A funny thing has been happening to me lately, but I don’t really know how to talk about it. I’m going to try, but fair warning, it probably won’t come across as being very coherent in this blog entry. Which seems to fit exactly the point of writing this, but…
All my life, I’ve pushed myself to get (or become) what I’ve wanted. It didn’t come naturally: my mom loves me but she’s also very hard on me, and more in the harsh way than the super tough love way. From the time I was in middle school, she pushed me to be more than I could be, to find my best self. It’s exhausting, and it caused me a lot of pain through the years, but it worked — she’s the reason why I went to a great college, cared so much about grades in school, and applied to graduate school when I was already considered “old.”
All my life, I’ve put myself first in instances where I could have yielded just so I didn’t hurt people’s feelings. (This sounds bad — what I mean is, I’ve put myself first when holding myself back to make someone else in my life happy would have been a detriment to me personally). I’ve gunned towards what I want and grabbed it (eventually.) I worked – I still work – hard. I hope my passion for what I do is apparent enough so that people look at me and believe that I’ve earned my place in the world, despite what the Internet tells me about my looks and talent.
Some of it is on me. I think too much and I worry too much. I haven’t had this job for a year yet, but already, I’m frustrated because I feel like it’s hard for me to get promoted, move up, and make a difference. I realize how silly that sounds, so I’m trying to make a difference by being the best that I can be in the moment – making myself the most capable person for my job, being the most confident person I can be, in order to show everyone that I belong here.

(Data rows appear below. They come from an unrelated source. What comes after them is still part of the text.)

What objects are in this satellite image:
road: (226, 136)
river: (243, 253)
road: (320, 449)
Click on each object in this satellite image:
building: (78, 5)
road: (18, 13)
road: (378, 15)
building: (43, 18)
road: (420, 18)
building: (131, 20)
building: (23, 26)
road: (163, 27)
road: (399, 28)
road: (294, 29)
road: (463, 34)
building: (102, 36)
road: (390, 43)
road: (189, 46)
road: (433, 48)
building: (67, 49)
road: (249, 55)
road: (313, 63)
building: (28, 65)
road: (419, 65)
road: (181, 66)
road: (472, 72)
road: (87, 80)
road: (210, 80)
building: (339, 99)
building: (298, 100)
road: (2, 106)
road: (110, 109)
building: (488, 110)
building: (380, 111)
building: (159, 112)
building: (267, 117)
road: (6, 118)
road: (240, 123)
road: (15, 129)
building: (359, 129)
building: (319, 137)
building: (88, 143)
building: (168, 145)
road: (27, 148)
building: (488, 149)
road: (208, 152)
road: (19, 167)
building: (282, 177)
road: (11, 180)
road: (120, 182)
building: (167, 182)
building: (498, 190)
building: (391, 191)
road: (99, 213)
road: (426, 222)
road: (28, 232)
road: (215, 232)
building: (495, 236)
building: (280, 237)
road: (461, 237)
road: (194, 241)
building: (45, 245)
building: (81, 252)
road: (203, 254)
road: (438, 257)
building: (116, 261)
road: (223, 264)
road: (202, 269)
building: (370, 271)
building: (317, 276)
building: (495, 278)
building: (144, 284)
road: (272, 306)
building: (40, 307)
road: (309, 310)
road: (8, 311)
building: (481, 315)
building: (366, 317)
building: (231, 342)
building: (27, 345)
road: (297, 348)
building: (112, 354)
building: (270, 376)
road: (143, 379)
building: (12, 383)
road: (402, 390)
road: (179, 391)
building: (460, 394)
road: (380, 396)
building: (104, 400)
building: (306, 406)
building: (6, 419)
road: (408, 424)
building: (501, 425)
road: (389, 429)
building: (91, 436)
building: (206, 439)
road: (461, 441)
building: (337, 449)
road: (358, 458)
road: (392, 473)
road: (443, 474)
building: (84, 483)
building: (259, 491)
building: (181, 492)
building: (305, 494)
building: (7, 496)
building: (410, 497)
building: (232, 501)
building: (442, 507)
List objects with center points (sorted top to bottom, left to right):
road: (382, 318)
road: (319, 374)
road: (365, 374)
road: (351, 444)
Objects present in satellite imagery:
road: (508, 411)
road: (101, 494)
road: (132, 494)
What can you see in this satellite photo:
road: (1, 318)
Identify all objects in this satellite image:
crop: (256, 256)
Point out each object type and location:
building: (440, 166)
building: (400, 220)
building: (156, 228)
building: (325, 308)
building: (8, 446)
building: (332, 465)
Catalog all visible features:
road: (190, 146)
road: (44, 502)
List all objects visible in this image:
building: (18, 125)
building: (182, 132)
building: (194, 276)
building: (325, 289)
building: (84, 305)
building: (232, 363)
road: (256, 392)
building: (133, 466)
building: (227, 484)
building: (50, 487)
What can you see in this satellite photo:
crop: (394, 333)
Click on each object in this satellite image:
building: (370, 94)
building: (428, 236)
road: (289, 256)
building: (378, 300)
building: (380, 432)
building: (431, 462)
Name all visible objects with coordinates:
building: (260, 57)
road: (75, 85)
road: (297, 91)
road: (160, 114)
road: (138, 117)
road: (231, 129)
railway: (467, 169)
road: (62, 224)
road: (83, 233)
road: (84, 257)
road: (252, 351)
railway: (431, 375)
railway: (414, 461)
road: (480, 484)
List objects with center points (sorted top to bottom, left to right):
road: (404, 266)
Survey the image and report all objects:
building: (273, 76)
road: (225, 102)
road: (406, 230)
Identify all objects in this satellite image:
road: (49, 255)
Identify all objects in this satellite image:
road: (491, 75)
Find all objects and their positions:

You can see where the problem comes in.
I still want to be the best I can be. But my confidence – my ability to stand all, talk confidently, feel like I’m on top of the world even when I’m not – has sort of disappeared. Sometimes it’s there, but mostly it’s not. And I don’t know how to get it back. I don’t know how to feel that confidence again. To stand tall and talk without stuttering, stammering, losing my words for no reason. I feel like when I’m sitting at my desk, I’m shrinking into my seat, just there, not…doing anything. Or being anything. I focus on the things I’m not doing that I don’t have a chance to do because of other people’s responsibilities and feel stunted. I don’t know what to do about it, or how to stop it. In the smallest sense, I’m trying to start a weekly streaming chat with a good friend about our favorite web show – and I’m hoping that forcing myself in front of the camera will make me more comfortable speaking in public, something that I’m not necessarily BAD at but something that I don’t feel like I’m doing well. I started playing in a work D&D group, which I hope will make me feel more outgoing and more comfortable speaking up and speaking out, even if it’s in a silly voice.
In a bigger sense, I’m trying to make each day positive as much as I can. There’s a lot I can’t change in terms of what I do every day and the amount of responsibility I have/don’t have, but I can try to shift my brain and thinking so that I’m taking control of what I do and making myself important and worthy. It’s hard, though. I’m a person who always feels like she needs to and should be doing more, being more, and being better. The fact that I’m not at the top of the pile, at my age, frustrates me and makes me feel more than a little small. And I’m very aware that personal issues play into this — I am constantly struggling with how to, in the words of Eliza Hamilton, “be enough.” I am trying to forget about the things that push me back and focus on presenting myself as independent and important.
If I’m not my best advocate, who will be?
If I’m not my own voice, whose voice will speak up for me?